I considered passing a boolean to doConnect, but I often find that hard to
follow because:

doConnect(false);

doesn't tell you what is false without having to go hunt down the comments
for function definition (maybe using a IDE rather than vi would help me out
there). There are plenty of places in the existing code which do exactly
that, but those places usually have the action depending on the boolean
take place in the middle of the function. Here the dependent action takes
place at the end, so it is easy to have two functions without code
duplication because one function just calls the other and then takes one
more action. So, I don't know; mostly a matter of taste.
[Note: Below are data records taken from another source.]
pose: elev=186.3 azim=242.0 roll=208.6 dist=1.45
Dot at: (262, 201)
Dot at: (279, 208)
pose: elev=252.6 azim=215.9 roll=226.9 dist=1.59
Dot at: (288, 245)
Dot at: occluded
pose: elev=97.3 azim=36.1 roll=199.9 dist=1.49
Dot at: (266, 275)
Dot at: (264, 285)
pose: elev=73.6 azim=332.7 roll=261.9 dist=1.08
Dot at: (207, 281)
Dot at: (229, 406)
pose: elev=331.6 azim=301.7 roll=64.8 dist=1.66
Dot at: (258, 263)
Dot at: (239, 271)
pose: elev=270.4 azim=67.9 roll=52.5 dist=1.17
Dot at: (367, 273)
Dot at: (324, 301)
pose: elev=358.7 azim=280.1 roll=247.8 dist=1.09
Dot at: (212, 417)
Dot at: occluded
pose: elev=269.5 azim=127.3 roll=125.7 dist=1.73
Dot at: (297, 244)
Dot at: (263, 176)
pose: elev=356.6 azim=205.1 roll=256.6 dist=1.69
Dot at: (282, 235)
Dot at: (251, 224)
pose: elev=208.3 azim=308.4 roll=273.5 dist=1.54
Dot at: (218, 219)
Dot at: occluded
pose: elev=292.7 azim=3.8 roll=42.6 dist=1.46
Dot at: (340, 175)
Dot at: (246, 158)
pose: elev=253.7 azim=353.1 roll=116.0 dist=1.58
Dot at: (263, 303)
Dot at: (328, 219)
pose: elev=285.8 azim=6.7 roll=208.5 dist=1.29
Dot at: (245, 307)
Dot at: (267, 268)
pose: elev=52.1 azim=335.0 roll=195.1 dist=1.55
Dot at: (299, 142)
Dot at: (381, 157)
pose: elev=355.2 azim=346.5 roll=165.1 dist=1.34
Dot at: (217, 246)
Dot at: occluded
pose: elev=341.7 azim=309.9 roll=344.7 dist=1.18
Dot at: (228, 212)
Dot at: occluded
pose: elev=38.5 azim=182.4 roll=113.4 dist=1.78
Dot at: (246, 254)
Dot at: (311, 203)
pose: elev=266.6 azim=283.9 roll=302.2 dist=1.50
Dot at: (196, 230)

But your suggestion would be to pass in either char *startup or NULL to
doConnect? That is at least self-explanatory in the case where what you
pass in is startup rather than NULL. It is a bit weird to pass a
file-scoped global variable into a function which is in the same file, but
I don't see a clean way of reducing the scope without introducing a lot of
noise.

(3) I'm not sure of the behavior of the feature. What if two statements are
> required, should it not be able to handle multiple --startup
> specifications, say with an array instead of a scalar?
>

I've just been putting a semicolon in the string to separate the statements
(see example at end of post). I could use a linked list of strings, but
that is pretty elaborate for something so simple. Are the core LL routines
easily available to contrib?

>
> (4) C style: there is no need to put a ";" after "}".
>

Thanks, old habits die hard.

> (5) In the documentation, other options do not put a "=" sign between the
> option and its argument, although it is also accepted.
>

The convention seems to be to use a space for short options and an equal
sign for long options in the documentation.

Thanks for doing the review. I'm not sure what things to go change without
further feedback/discussion, except point 4. I'll wait a day to see if I
get more feedback on the other issues and submit a new patch.

By the way, I have two more examples of using this beyond the
syncronous_commit one:

To probe the overhead of beginning a transaction.

pgbench -S -T 300 -c4 -j4 --startup='BEGIN'
pgbench -S -T 300 -c4 -j4

At a scale of 10 (all in shaerd_buffers), tps excluding connections are
respectively (median of 10 alternating runs):
38623.2636090.69

So doing it all within one transaction gives a 7% improvement.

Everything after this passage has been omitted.